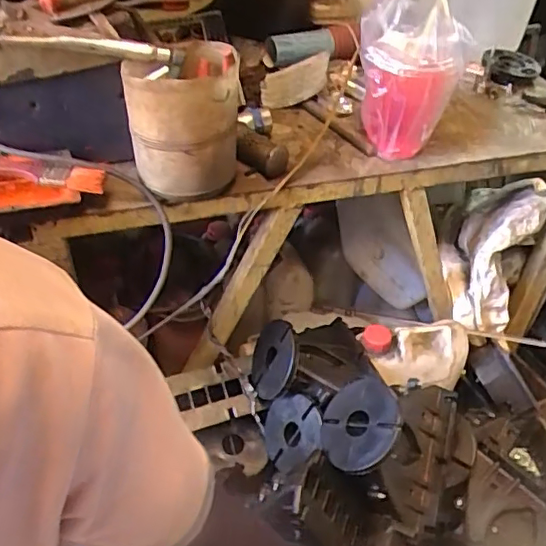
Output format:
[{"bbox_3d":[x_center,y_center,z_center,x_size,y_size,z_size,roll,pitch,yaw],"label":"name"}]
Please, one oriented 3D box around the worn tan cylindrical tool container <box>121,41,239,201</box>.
[{"bbox_3d":[-0.107,-0.182,0.682,0.123,0.143,0.124,4,42,0],"label":"worn tan cylindrical tool container"}]

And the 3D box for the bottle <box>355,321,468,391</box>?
[{"bbox_3d":[0.237,0.134,0.935,0.185,0.081,0.087,-2,43,-8],"label":"bottle"}]

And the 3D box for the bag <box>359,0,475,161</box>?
[{"bbox_3d":[0.180,-0.269,0.750,0.130,0.212,0.104,5,42,1],"label":"bag"}]

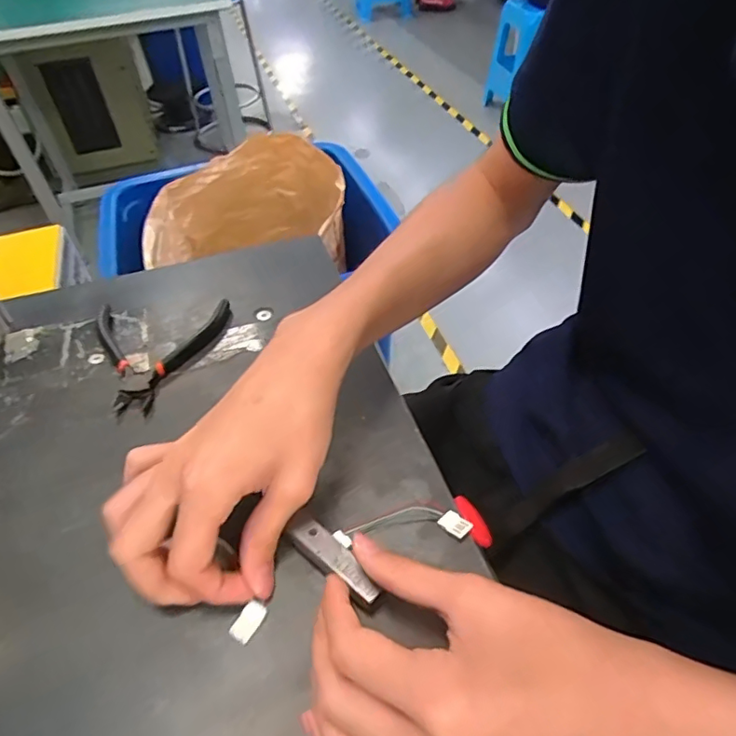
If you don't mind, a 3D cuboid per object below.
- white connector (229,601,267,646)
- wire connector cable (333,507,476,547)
[{"bbox_3d":[-0.062,0.130,0.278,0.011,0.004,0.019,26,52,24],"label":"white connector"},{"bbox_3d":[0.020,0.090,0.310,0.077,0.010,0.025,-4,46,-5],"label":"wire connector cable"}]

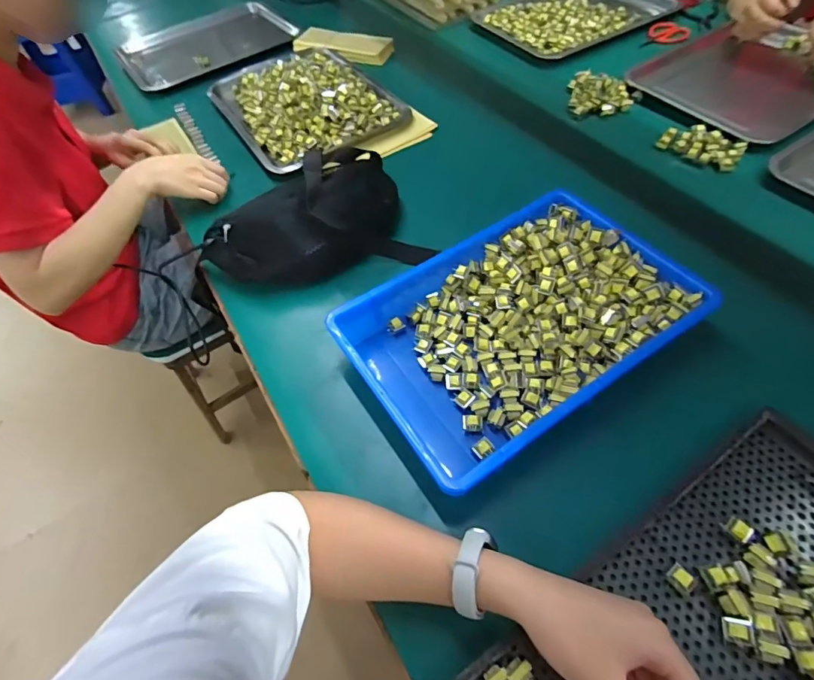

^^^^^^^^^^^^^^^^

> _Task requirements_
From the line holding "- white connector (229,601,267,646)" down to the final line of the entries above, print every line exactly. Pictures do not go in.

> _Answer to the problem_
- white connector (229,601,267,646)
- wire connector cable (333,507,476,547)
[{"bbox_3d":[-0.062,0.130,0.278,0.011,0.004,0.019,26,52,24],"label":"white connector"},{"bbox_3d":[0.020,0.090,0.310,0.077,0.010,0.025,-4,46,-5],"label":"wire connector cable"}]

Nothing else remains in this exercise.